Books

Books : reviews

Colleen M. Farrelly, Yaé Ulrich Gaba.
The Shape of Data: geometry-based machine learning and data analysis in R.
No Starch Press. 2023

rating : 2.5 : great stuff
review : 17 July 2025

Whether you’re a mathematician, seasoned data scientist, or marketing professional, you’ll find The Shape of Data to be the perfect introduction to the critical interplay between the geometry of data structures and machine learning.

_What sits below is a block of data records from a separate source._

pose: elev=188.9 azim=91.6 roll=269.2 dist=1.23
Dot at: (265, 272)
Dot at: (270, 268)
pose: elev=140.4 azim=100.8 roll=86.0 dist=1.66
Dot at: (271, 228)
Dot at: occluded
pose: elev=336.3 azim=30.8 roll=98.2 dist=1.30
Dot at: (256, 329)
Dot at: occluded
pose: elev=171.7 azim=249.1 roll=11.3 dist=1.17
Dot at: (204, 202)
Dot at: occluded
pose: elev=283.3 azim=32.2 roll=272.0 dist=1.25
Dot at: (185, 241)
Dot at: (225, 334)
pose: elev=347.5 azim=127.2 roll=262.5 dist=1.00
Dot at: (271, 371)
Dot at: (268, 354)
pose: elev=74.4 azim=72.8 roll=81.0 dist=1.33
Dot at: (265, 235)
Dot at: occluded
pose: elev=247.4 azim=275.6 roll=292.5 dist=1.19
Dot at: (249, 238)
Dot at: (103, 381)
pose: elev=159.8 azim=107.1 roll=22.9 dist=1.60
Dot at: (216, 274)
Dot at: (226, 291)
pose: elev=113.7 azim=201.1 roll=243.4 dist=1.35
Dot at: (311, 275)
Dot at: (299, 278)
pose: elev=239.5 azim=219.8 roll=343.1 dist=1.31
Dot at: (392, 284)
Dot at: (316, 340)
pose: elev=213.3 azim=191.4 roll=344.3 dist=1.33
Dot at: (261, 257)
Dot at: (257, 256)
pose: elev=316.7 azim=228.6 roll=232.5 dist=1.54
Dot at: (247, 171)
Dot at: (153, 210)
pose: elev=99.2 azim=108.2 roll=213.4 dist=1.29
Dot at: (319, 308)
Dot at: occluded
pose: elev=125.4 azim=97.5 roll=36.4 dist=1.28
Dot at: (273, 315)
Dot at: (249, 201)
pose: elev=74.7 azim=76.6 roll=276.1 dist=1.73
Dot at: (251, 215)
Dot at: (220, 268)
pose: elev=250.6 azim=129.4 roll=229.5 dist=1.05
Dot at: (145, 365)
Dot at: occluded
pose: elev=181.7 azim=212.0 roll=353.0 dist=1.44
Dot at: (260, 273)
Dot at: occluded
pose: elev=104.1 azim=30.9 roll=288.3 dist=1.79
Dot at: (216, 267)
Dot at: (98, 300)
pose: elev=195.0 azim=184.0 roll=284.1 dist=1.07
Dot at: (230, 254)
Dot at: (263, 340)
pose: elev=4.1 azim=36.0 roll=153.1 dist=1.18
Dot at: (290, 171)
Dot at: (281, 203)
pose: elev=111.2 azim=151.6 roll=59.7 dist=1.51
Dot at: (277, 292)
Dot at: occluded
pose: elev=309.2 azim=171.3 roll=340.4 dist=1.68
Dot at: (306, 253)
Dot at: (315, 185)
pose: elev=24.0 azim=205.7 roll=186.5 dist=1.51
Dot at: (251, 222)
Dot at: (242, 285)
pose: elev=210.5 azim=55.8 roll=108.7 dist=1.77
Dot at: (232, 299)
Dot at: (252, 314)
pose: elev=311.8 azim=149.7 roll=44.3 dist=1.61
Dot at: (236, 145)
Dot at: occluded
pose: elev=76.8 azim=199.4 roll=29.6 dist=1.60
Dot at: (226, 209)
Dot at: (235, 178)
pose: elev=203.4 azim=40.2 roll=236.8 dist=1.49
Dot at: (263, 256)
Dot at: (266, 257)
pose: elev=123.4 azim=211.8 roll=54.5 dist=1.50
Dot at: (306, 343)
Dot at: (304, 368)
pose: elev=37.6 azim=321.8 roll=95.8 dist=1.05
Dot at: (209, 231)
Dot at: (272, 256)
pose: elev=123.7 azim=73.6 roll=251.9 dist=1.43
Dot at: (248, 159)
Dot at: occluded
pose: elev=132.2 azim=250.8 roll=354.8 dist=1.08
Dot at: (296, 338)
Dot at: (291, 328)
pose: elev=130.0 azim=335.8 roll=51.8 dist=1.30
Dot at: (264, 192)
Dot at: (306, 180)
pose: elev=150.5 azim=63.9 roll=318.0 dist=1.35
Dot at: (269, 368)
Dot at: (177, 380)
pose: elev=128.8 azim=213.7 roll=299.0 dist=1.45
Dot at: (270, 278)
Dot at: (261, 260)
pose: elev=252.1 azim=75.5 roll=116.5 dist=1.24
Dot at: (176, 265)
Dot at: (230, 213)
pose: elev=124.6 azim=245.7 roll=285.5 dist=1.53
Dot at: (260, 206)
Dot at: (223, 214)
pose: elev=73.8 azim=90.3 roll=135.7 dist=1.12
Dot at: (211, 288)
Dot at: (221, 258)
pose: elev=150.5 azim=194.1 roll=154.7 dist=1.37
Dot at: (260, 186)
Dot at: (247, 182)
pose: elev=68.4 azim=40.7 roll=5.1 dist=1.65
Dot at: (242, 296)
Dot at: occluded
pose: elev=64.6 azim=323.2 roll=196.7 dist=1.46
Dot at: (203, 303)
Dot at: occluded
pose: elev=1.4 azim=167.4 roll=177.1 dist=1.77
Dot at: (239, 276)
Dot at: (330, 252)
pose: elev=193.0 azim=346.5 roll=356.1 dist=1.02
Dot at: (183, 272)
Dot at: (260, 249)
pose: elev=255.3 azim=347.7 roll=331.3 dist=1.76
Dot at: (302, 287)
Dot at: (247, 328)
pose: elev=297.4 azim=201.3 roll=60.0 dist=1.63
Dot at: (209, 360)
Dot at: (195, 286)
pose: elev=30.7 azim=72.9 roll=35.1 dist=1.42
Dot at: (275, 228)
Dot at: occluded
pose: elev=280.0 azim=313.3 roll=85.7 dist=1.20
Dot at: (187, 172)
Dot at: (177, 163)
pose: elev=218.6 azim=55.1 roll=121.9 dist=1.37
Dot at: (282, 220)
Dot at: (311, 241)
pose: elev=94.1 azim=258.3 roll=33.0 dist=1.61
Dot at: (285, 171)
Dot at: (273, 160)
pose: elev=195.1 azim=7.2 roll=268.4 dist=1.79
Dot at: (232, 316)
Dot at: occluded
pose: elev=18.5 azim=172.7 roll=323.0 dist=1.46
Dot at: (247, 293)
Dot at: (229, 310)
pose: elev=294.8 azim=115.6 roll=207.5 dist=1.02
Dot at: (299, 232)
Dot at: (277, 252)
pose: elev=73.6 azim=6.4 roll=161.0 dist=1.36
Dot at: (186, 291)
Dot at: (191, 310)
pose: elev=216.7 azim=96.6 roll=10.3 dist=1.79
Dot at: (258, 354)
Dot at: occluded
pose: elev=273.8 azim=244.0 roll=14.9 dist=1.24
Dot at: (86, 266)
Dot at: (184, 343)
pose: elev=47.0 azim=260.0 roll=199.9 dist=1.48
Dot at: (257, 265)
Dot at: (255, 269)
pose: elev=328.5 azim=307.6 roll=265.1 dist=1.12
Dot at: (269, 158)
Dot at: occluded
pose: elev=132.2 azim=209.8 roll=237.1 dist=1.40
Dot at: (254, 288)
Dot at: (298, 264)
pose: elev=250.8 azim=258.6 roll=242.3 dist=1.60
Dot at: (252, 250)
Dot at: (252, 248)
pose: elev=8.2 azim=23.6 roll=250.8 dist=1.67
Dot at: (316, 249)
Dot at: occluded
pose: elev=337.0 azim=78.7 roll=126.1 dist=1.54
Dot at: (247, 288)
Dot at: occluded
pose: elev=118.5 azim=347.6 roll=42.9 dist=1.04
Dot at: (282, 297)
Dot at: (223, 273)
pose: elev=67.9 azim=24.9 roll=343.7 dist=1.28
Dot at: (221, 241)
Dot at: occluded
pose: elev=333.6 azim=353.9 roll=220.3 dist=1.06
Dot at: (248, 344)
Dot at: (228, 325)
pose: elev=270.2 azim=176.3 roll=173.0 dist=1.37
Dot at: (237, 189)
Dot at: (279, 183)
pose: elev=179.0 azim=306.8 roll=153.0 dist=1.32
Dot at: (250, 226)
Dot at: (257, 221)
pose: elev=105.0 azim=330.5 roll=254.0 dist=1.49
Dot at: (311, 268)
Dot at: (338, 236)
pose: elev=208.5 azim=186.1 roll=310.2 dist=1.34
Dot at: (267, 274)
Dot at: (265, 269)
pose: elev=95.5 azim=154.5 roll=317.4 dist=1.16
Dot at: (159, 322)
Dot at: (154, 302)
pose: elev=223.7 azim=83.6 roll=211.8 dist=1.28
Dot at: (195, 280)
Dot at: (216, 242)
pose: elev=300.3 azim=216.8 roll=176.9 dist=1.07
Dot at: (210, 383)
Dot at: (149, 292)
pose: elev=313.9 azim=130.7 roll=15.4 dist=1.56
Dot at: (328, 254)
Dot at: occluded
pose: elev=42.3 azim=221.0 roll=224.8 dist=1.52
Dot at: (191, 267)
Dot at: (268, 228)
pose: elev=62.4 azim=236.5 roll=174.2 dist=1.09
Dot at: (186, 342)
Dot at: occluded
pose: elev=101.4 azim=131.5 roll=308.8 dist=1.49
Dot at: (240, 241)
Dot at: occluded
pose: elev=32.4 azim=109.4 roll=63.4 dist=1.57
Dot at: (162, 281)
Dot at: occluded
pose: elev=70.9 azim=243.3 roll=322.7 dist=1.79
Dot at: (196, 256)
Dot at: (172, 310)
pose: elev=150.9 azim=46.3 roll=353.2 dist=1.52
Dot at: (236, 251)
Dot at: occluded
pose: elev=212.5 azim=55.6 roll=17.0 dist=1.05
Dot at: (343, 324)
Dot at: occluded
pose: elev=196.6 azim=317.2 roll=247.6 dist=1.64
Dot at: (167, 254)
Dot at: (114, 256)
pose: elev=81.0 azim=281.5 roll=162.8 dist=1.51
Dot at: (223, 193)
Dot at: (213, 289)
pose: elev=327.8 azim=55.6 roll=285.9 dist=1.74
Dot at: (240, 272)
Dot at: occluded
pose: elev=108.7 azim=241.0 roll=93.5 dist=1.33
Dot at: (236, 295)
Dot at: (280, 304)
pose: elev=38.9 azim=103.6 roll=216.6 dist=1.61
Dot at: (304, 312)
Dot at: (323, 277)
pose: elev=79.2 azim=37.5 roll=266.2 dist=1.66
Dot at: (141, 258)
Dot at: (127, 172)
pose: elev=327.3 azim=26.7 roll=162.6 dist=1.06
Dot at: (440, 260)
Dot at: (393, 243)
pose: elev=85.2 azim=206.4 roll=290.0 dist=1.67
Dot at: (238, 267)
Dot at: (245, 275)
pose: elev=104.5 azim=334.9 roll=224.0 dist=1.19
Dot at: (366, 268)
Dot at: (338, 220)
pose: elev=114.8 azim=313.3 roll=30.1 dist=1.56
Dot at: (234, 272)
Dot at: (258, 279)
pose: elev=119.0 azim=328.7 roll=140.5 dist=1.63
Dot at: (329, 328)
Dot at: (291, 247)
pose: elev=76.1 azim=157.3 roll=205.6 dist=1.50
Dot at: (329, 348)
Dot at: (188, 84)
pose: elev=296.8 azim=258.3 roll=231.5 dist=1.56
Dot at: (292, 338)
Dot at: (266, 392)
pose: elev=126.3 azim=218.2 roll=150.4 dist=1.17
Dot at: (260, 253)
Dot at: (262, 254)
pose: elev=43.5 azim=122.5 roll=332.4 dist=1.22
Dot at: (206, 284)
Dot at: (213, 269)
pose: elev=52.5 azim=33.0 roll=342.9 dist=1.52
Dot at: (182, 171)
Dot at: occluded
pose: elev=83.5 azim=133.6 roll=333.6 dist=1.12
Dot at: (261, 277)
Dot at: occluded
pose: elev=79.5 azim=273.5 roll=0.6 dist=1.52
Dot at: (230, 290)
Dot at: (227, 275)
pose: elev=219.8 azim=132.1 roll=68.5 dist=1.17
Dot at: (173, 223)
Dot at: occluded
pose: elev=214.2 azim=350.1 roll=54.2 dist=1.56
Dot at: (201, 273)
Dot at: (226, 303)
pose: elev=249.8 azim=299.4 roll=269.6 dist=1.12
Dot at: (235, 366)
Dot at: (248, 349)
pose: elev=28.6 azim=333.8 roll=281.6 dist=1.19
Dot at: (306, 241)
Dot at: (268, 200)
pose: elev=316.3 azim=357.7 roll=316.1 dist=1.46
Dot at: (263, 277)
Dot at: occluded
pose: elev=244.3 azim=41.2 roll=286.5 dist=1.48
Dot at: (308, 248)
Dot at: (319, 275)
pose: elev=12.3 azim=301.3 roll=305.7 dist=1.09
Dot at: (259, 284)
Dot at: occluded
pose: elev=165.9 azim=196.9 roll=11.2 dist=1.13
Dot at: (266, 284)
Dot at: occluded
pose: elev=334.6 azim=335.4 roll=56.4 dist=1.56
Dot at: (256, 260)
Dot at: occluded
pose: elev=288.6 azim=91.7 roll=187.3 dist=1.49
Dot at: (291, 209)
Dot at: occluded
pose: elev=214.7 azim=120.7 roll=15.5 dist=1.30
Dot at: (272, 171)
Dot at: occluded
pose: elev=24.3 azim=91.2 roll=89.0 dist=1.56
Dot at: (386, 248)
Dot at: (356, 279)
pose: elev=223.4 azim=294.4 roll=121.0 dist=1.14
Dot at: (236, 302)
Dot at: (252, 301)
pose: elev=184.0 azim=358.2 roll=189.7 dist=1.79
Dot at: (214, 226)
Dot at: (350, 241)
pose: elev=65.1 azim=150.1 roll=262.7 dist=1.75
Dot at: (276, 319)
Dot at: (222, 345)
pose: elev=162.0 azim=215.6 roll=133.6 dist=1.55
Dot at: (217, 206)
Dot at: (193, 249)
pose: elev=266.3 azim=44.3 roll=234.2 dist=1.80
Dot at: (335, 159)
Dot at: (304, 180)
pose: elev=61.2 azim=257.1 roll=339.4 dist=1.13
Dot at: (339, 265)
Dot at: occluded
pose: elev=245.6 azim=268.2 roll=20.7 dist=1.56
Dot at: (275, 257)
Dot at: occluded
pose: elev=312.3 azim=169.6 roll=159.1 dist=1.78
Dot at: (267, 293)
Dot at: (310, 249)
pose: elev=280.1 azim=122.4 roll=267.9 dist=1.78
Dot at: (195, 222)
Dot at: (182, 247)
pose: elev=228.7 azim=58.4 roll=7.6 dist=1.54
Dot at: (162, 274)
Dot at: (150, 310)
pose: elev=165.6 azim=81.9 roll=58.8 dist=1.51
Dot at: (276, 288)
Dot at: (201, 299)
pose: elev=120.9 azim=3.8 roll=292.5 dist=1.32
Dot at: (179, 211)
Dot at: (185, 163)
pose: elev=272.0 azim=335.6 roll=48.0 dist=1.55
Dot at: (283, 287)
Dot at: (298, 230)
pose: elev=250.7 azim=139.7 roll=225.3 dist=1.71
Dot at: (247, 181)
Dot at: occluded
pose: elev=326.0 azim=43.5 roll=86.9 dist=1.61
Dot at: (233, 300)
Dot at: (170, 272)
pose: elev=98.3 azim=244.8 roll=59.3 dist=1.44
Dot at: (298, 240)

This book’s extensive collection of case studies (drawn from medicine, education, sociology, linguistics, and more) and gentle explanations of the math behind dozens of algorithms provide a comprehensive yet accessible look at how geometry shapes the algorithms that drive data analysis. In addition to gaining a deeper understanding of how to implement geometry-based algorithms with code, you’ll explore:

• Supervised and unsupervised learning algorithms and their application to network data analysis
• The way distance metrics and dimensionality reduction impact machine learning
• How to visualize, embed, and analyze survey and text data with topology-based algorithms
• New approaches to computational solutions, including distributed computing and quantum algorithms

This clearly written book provides an excellent introduction to a variety of aspects of Topological Data Analysis: using the mathematics of topology to analyse the "shape" of data sets, in order to gain insights into their structure and properties. Each chapter covers a specific concept, with the underlying principles clearly explained, and with small examples of their application, using R.

We get the move from graphs to simplicial complexes (a name much scarier than the underlying concept, like much in maths), how to construct and filter them, how to measure distance between points of high dimensional data, how to apply them to data analysis, and more.

There is not enough her to start applying the techniques in anger. But this is definitely an excellent place to start. Reading this has enabled me to build a good mental framework of the underlying concepts, and I’m now well-prepared to read a much weightier book.